The subsystems in the "No" row use the in-kernel crypto API directly — they never go through AF_ALG. Performance falls back to normal userspace crypto libraries, which is what almost everything else already uses.

To check whether anything on your system actively uses AF_ALG before disabling it:

lsof | grep AF_ALG
ss -xa | grep alg

3. Block via seccomp (containers, sandboxes, CI)
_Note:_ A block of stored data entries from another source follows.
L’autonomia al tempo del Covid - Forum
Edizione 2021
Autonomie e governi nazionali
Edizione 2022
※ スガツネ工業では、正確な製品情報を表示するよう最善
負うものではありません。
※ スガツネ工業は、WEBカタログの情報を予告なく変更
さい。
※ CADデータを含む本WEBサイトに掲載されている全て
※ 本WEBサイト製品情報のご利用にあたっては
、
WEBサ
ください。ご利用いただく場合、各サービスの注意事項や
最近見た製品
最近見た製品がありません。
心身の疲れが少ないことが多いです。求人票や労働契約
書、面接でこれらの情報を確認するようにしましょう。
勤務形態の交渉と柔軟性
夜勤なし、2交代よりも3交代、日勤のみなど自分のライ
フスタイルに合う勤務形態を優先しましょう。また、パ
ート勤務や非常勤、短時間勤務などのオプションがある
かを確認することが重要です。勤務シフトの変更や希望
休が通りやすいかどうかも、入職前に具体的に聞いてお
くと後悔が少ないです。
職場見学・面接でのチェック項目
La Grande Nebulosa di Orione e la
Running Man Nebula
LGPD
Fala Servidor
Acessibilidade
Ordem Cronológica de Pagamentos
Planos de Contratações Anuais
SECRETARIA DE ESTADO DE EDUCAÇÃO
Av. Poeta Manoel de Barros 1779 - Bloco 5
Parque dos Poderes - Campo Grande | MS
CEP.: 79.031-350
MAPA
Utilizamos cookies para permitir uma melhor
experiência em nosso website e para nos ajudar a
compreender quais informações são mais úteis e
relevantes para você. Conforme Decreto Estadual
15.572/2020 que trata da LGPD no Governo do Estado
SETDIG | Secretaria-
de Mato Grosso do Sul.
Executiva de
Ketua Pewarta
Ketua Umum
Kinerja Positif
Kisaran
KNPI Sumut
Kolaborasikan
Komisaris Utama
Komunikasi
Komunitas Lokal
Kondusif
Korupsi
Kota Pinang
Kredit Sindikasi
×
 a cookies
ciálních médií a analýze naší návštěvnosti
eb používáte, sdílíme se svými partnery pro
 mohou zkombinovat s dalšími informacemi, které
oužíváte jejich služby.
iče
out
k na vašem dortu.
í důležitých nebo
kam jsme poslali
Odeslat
Deny socket(AF_ALG, ...) creation for untrusted workloads regardless of patch state. Add AF_ALG (family 38) to your seccomp deny-list, or use an AppArmor/SELinux policy that restricts socket calls for unprivileged processes.

4. Monitor with detect.bt

Deploy the included detection script on any host that cannot be patched or locked down immediately. It will alert on any process that executes the full three-step exploit primitive.

---

Test Environment (optional)

run-vm.sh automates the creation of an Ubuntu 24.04 QEMU VM for testing in a controlled environment. exploit.py and detect.bt run directly on any vulnerable host — QEMU is not required.

Host Requirements

Dependency	Notes
qemu-system-x86_64 + KVM	See install commands below
wget or curl	Cloud image download
cloud-image-utils	Seed image generation (Docker can substitute on non-Debian hosts)

Install QEMU

# Ubuntu/Debian
sudo apt install qemu-system-x86 cloud-image-utils wget

# Fedora/RHEL
sudo dnf install qemu-system-x86 wget

# Arch
sudo pacman -Sy qemu

# Alpine
sudo apk add qemu-system-x86 qemu-ui-gtk wget

Run

sh run-vm.sh

Interactive Menu

1. Start/Create VM
2. Connect via SSH
3. Upload files to VM  (exploit.py, detect.bt)
4. Run exploit inside VM
5. Run detect.bt inside VM
6. Check VM status
7. Stop VM
8. Clean up VM files
0. Exit

VM Credentials

Field	Value
User	ubuntu
Password	cve123
SSH port	2222

---

References

• Technical Writeup — xint.io
• Payload Encoding Analysis — hex → zlib → ELF → shellcode breakdown
• crypto/af_alg.c — kernel source
• mm/splice.c — kernel source

---

License

This project is licensed under the GNU General Public License v3.0 or later. See LICENSE for the full text.

Disclaimer: This repository is provided for authorized security research, penetration testing, and educational purposes only. The authors accept no liability for any misuse or damage caused by this software.